The second question we wanted to answer in this study was whether standardized glucose injections would mask the blunted PDH flux previously observed in T2DM rats. We found that fasting/glucose loading did not change the low bicarbonate to pyruvate ratio observed in T2DM rat hearts and that this ratio was significantly lower than in control rats regardless of metabolic state. As an interesting side note we found that hyperpolarized [1‐13C] pyruvate injection into fed T2DM rats led to a significantly increased blood glucose concentration after around 5 min. This could be due to increased gluconeogenesis in the liver with pyruvate acting as a gluconeogenic precursor and subsequent export of glucose into the blood stream.40 It is also interesting to note that, while glucose concentrations showed a greater spread in the T2DM cohort, the myocardial bicarbonate to pyruvate ratio in these animals was tighter as compared with the control rats, suggesting that maximum achievable PDH flux in the heart is independent of blood glucose levels.

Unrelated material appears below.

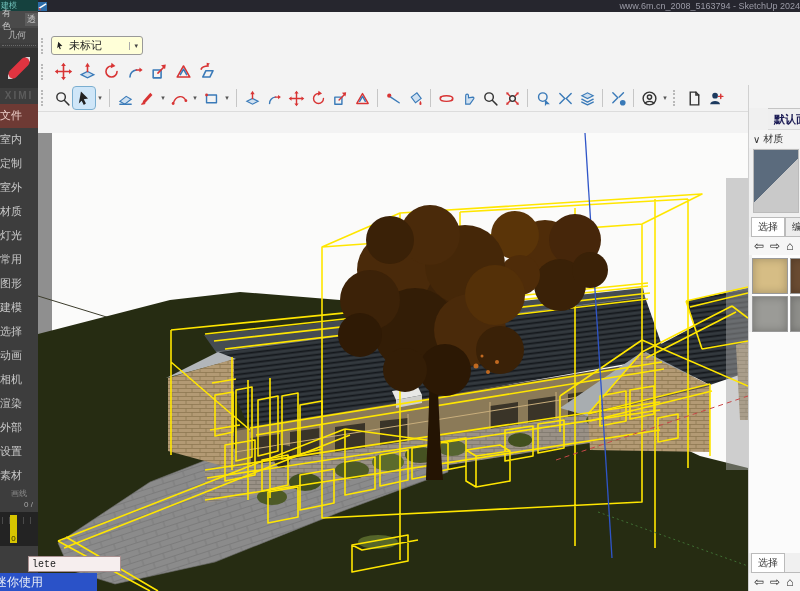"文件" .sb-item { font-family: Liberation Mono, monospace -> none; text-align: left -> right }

Overall our work suggests that preclinical cardiac hyperpolarized magnetic resonance studies could be performed either in the fed state or after a standardized glucose infusion following and overnight fast. Since PDH flux depends on the physiological state, the availability of substrates and the degree of insulin sensitivity, which may vary in patients with disease, clinical measurements of PDH flux with hyperpolarized [1‐13C] pyruvate are expected to be highly variable. Metabolic standardization for hyperpolarized studies in man is currently attempted with an oral glucose load after an overnight fast.10, 11 Moving from the fasted to the fed state after a fixed glucose load is thought to maximize physiological PDH flux from a standardized (fasted) minimum baseline, thus minimizing variability, although we did not find evidence for this in rats in this study. Centres planning to start new clinical trials with cardiac hyperpolarized magnetic resonance in man may therefore find it beneficial to run small proof‐of‐concept trials to determine whether metabolic standardizations by oral or intravenous glucose load are truly beneficial compared with scanning patients, both with and without diabetes, in the fed state.

Limitations

The main limitation of our study is the use of intravenous glucose loading instead of oral glucose loading as performed in clinical DNP studies.10, 11 Intravenous glucose loading increases blood glucose levels faster and bypasses the incretin response from the GI tract, which modulates insulin secretion.41, 42 In patients with diabetes, the incretin response from the GI tract is lower,43 which could potentially lead to different effects on hyperpolarized [1‐13C] pyruvate metabolism in the heart. While oral glucose loading is desirable in rats, it may be impractical due to animal welfare concerns, especially in longitudinal studies.

CONCLUSION

In conclusion, we found that making hyperpolarized [1‐13C] pyruvate measurements of bicarbonate to pyruvate ratio in either control or T2DM rats in both the fed and fasted/glucose‐loaded states leads to substantial variability in the data with no significant differences between protocols. This variability does not, however, impact on the detection of the diabetic phenotype. While variability did not change between the two different preparations (fed or fasted/glucose loaded), the group means for bicarbonate to pyruvate ratio were slightly altered (albeit not statistically significant), which further strengthens the argument that clear study protocols have to be followed in order to minimize variability and maximize effect sizes between control and disease groups.